Dying to See You, I’m Down on the Floor: How I Almost Played with Alex Chilton, and Other Big Star Memories
The first Big Star album I ever bought was Third/Sister Lovers. This was a mistake. I'd seen the band referenced in what seemed to be every third review at the time (partly because Kurt Cobain discovered that he suddenly had control over a lot of people's eardrums), and when I decided to see what the fuss was about, the record guide I consulted rated Third/Sister Lovers as Big Star's only five-star album. And so I was introduced to what was to become my second-favorite band of all time by listening to it fall apart.
It was intensely uncomfortable, and without any context, it made practically zero sense. It was like wanting to know more about this Neil Young fellow and starting out with Tonight's the Night. I honestly can't say what made me investigate Big Star further; it could be that I had discovered the Bangles' “September Gurls” cover and figured there was more to the story than Third/Sister Lovers indicated. Whatever the reason, I got #1 Record/Radio City—the CD I should have bought in the first place and still my pick for the greatest value of any single disc ever manufactured—and my love affair with Big Star officially began.
Though I did the whole thing backwards, the conversion, when it happened, was quick and thorough. Within a year or two, I had transcribed the guitar parts for a bunch of Big Star and posted them to Usenet. “O My Soul” went up the day before I graduated from college; it felt like the last exam of my college career. They're floating around the Internet to this day. Several years ago, a band for which I was playing bass decided it wanted to cover “September Gurls.” It was my transcription that the guitarists printed out. And, as it happens, they altered it to make fun of me for spending my time on such nonsense in the first place.

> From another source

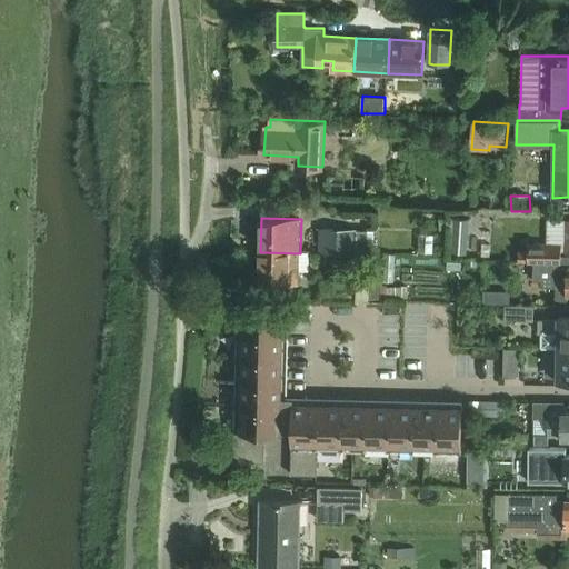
[(535,261),(560,262),(568,262),(568,218),(566,219),(565,255),(562,253),(562,245),(529,243),(528,251),(519,251),(519,261),(535,261)]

I never saw Big Star live, though I did catch Alex Chilton doing a solo show at the Paradise in Boston in 2001. Normally, I'd stand in the middle of the room to get a decent sound mix, but this time, I planted myself right against the stage so I could watch him without any obstructions. He was as cantankerous as advertised, playing mostly oldies like “Volare” and the occasional nugget from his solo career.
Even so, he played two Big Star songs. Unfortunately, I don't remember what they were. What I do remember is that at one point, someone called out for “September Gurls.” He motioned to the bassist and drummer that made up his entire band and pointed out that they were one guitar player short. I don't know what prompted me to shout “I'll do it!,” but I did, and Chilton looked at me and said, “Well, come on up.”
And I froze. I had no idea if he was serious or not, and if he wasn't, I didn't want to be... well, that guy. It could have been two seconds later, it could have been 10, it could have been a minute, but the next thing I knew, Chilton had begun the next song, and I remained paralyzed right where I had been all night. To this day, I still don't know whether he was joking or not when he offered me a chance to play one of the few utterly perfect songs in the world alongside the man responsible for its existence.
It was a missed opportunity, maybe. But that was just one; Big Star's entire story plays like a parade of them. Chilton lived through his band's failure to get anybody who was there at the time to pay attention, and he shrugged it off, not without some frustration, and just kept moving. And though he died yesterday at the age of 59, he lived long enough to do a few victory laps as several generations discovered what he'd been doing for a few years at the top of the '70s. Even if they did it in the wrong order.